(Page-level text extractions)

- - -

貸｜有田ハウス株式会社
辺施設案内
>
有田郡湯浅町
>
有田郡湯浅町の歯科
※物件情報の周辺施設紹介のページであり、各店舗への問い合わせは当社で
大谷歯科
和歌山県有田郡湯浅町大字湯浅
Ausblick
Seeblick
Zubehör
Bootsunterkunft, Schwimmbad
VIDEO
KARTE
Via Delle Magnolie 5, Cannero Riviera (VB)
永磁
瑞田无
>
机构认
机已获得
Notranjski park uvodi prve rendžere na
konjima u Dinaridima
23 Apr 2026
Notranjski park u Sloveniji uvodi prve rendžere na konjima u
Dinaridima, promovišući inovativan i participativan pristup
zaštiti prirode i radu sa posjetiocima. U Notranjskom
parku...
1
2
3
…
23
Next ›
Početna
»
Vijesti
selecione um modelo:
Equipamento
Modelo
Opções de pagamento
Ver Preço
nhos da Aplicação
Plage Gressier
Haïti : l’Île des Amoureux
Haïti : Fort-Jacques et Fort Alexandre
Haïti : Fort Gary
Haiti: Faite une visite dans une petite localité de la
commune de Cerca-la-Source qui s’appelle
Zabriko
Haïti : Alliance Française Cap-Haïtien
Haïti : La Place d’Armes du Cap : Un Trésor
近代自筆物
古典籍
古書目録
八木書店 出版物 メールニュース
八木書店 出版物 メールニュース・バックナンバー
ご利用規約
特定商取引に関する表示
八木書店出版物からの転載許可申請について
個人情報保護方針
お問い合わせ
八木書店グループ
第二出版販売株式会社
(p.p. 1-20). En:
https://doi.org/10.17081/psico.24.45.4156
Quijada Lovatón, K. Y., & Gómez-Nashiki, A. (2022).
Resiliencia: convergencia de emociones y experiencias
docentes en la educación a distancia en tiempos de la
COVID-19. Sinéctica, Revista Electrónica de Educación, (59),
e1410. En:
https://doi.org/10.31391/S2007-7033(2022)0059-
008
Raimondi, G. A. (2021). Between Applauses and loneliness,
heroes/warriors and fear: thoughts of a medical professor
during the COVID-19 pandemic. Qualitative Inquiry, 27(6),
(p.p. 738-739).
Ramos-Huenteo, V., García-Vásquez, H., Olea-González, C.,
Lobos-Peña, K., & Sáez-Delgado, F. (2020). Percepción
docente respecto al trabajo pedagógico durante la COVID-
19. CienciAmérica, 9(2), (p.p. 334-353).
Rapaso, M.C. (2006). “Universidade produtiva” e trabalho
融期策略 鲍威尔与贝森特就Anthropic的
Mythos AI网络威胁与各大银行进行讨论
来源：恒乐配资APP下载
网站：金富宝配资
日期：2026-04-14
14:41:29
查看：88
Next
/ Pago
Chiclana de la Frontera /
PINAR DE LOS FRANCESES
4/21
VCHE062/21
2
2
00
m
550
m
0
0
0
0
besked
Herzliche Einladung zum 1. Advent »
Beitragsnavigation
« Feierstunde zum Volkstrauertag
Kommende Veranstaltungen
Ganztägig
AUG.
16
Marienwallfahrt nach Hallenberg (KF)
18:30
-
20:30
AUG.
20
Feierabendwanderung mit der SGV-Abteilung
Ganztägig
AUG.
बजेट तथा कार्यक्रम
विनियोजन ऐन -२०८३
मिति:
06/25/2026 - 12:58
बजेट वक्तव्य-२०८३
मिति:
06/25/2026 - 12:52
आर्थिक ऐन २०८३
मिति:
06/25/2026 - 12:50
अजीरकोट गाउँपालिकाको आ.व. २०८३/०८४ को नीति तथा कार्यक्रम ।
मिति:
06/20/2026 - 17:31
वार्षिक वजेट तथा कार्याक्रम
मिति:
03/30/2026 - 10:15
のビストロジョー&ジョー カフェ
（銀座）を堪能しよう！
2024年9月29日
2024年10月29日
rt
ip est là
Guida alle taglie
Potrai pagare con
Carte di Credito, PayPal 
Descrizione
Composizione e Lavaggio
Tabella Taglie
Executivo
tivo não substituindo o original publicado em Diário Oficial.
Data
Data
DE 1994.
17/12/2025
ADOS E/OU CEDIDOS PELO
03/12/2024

- - -

**TO-DO ITEM**
The expected answer is a copy of each line above containing "COVID".

**TASK RESULT**
COVID-19. Sinéctica, Revista Electrónica de Educación, (59),
during the COVID-19 pandemic. Qualitative Inquiry, 27(6),
docente respecto al trabajo pedagógico durante la COVID-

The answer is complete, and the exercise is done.